Dr. Daphne Burleson spoke with reporters and when asked how she felt about the movement, she replied, “I’ll preface my thoughts by saying that I do not totally agree with the foundational and all of the initial core values of BLM.  Its infrastructure is controversial; however, the organization is building and maturing daily.  It is finding its place of effectiveness.  In our culturally pluralistic society, I believe racial hatred and ignorance had not been challenged in an exceptionally long period of time, because everyone strives to be politically correct.  “It is controversial to take a stand of agreement with a cause.” Burleson continued by saying, “Considering the increase of racial violence and open displays of hatred against African American, it forces the spotlight on a targeted group of people African Americans!!!  I do not believe any sane person gets pleasure out of having their productive lives interrupted by racial ignorance and violence.  The goal is not to draw unnecessary attention to people, but to address systematic ignorance and racism!”

The BLM Motorcade held on this past Saturday simply made a statement of organized unity against the negative and violent acts of racism. People of all nationalities and backgrounds joined in a day of focused and peaceful purpose.  You could see it on the faces of all who participated.  It was obvious that everyone there desired to be a part of change!   I was blessed to be a participant in the movement.  The Black Lives Matter Movement is building something that will undergird change.  I support the positive changes that our forefathers and God would be proud of! 

Participants from all over the Inland Valley lined the streets with cheers and applause in support of Black Lives Matter. One participant Maggie Green said, “This peaceful motorcade was great and well organized. We were well received by people who stood out and others who were driving along our path. There were honks and waves from all different ethnicities.” She continued saying, “Because I was in the first 7 cars, I was unable to count how many motorists participated, however what I can say, is that the young teenage girls that rode with me asked a lot of questions and I was able to provide insight on the systemic racial divide that Black folk have dealt with for over 400 years.”

Green ended with her comments with, “Hopefully change will occur in the neighboring cities and we hope different people recognize that protesting is not a militant movement. Politicians, churches and community members are not militant people by nature, we all have one mind and one goal, that is to provide equality for Black people.”

State and civic officials, and community organizations joined the motorcade as well. The local
NAACP, National Council of Negro Women were in attendance. We have people joining us from as far as Fontana and Pasadena. I did not, could not, have expected this outpouring of love, said organizer Karen Vance.”

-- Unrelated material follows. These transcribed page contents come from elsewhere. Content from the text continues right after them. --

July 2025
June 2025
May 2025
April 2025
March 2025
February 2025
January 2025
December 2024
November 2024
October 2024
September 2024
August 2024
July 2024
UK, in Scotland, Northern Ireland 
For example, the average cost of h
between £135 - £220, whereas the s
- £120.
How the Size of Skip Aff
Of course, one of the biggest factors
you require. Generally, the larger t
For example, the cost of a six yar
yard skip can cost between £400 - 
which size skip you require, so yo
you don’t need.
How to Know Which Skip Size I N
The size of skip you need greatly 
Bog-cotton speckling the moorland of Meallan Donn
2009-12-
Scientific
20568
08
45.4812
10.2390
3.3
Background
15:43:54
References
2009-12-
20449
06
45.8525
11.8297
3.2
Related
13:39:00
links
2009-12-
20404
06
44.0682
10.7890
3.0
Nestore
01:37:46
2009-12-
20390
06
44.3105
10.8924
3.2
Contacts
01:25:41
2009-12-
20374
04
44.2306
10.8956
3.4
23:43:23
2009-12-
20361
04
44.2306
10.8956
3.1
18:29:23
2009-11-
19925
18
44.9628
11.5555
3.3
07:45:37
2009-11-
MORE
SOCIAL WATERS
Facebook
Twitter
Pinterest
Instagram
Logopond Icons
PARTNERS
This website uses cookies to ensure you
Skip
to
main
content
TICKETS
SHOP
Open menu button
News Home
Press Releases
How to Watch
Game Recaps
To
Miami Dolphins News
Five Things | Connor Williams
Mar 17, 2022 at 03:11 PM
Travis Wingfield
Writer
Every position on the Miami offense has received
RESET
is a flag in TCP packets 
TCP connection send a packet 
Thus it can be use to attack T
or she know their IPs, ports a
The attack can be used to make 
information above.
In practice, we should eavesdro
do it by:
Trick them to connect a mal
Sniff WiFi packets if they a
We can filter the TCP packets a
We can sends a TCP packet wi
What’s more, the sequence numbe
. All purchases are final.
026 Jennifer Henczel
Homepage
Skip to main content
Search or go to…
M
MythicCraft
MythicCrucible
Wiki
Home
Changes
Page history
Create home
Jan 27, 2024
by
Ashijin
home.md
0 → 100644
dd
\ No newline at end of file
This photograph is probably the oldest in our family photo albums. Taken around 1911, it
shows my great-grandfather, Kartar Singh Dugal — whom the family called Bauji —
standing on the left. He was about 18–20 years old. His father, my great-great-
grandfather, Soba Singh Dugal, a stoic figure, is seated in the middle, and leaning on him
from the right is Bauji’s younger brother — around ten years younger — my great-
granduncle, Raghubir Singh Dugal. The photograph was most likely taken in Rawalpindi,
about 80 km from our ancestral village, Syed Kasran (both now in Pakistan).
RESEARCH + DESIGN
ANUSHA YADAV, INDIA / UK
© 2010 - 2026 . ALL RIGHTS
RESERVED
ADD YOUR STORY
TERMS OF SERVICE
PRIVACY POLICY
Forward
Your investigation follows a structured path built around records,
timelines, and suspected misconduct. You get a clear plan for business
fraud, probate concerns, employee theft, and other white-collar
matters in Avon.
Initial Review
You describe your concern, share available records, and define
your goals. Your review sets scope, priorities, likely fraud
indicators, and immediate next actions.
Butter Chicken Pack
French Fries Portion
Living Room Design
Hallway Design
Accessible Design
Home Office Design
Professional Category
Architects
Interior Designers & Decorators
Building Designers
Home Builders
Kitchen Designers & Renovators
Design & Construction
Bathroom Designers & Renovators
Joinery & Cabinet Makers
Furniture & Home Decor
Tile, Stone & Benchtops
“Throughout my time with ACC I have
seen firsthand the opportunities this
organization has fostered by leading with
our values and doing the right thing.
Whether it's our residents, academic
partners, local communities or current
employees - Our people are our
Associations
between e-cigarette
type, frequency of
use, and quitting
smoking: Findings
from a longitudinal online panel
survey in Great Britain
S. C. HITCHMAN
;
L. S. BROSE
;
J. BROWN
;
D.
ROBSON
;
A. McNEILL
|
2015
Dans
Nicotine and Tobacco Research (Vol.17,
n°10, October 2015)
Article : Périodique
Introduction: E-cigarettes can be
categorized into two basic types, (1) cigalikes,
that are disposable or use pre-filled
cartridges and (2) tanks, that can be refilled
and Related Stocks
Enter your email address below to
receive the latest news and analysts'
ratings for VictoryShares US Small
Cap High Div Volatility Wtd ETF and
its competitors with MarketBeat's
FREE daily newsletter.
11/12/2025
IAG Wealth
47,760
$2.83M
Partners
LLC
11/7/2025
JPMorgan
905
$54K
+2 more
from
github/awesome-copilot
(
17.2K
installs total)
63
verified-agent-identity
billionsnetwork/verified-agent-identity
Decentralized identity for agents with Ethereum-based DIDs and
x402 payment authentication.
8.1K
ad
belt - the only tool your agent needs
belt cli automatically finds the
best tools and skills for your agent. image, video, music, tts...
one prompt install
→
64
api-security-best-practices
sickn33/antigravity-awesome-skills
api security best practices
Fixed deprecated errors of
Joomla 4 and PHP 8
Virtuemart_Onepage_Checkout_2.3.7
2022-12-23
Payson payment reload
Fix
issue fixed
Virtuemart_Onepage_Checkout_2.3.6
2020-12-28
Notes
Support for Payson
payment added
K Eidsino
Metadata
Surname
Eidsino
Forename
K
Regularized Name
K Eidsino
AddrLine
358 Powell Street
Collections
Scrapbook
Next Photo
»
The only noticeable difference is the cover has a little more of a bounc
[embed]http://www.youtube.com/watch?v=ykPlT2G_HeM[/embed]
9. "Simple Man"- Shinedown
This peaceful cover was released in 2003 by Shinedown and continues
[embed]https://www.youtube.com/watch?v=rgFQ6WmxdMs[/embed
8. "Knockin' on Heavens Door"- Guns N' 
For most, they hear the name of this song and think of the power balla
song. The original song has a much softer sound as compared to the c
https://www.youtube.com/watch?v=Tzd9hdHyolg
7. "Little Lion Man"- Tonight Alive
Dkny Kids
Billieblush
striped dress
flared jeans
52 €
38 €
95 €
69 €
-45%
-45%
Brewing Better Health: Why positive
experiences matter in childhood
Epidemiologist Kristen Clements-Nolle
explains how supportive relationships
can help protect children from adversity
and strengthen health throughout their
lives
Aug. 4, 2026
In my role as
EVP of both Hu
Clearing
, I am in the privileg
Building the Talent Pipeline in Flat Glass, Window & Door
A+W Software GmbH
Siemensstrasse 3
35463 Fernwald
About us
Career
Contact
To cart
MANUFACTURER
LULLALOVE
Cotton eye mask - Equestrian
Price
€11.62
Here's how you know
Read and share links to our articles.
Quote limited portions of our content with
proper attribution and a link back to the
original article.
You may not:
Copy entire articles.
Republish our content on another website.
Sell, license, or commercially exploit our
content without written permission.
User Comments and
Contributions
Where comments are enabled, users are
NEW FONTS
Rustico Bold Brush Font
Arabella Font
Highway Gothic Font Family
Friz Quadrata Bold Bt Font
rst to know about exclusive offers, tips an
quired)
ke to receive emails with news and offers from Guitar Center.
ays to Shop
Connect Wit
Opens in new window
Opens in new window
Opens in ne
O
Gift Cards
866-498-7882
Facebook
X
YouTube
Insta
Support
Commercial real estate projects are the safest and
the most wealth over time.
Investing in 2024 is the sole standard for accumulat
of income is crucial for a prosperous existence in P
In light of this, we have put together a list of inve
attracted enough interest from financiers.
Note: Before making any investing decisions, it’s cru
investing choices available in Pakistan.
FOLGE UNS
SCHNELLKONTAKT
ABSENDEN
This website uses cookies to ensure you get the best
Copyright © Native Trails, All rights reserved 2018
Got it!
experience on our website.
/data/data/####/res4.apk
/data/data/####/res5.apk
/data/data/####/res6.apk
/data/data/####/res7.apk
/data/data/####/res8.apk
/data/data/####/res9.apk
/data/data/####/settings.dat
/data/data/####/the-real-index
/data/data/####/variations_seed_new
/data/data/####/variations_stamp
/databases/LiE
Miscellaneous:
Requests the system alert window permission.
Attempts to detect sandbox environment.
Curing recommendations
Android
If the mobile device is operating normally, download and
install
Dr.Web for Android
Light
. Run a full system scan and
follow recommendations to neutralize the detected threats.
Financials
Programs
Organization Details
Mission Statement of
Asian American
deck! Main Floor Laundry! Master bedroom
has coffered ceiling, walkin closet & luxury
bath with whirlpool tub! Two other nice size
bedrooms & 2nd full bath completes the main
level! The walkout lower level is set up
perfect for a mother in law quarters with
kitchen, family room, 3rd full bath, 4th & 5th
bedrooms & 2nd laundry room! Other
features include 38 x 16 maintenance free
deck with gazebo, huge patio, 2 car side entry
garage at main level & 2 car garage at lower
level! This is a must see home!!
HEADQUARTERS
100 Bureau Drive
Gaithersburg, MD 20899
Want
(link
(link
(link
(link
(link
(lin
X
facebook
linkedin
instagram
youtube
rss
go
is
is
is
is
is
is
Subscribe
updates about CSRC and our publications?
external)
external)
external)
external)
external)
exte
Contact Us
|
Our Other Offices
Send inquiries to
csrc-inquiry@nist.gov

Tina Moore a long-time resident of the city of Pomona said, “This was my first time ever being in a motorcade march. It was heartwarming and exciting to see all the participants come together, whites and Hispanics, Asian Americans. Black Lives Matter motorcade’s purpose was to let people realize that Black Lives really do matter. She went on to say, “Especially here lately the police don’t really think we matter.  It appears they want us to take a backseat to everything, and we should be ok.” “Here it is the year 2020 and we still getting the shorthand of the stick.” She continued saying, “Young people are not putting up with all the atrocities our generation and the generations before did.” “I wish a lot more of Black people participated.”

I think the late Dr. Rev. Martin Luther King said it best, “I have a dream that my four little children will one day live in a nation where they will not be judged by the color of their skin but by the content of their character.” This motorcade marks a day where we can finally recognize this time of his dream is becoming our reality.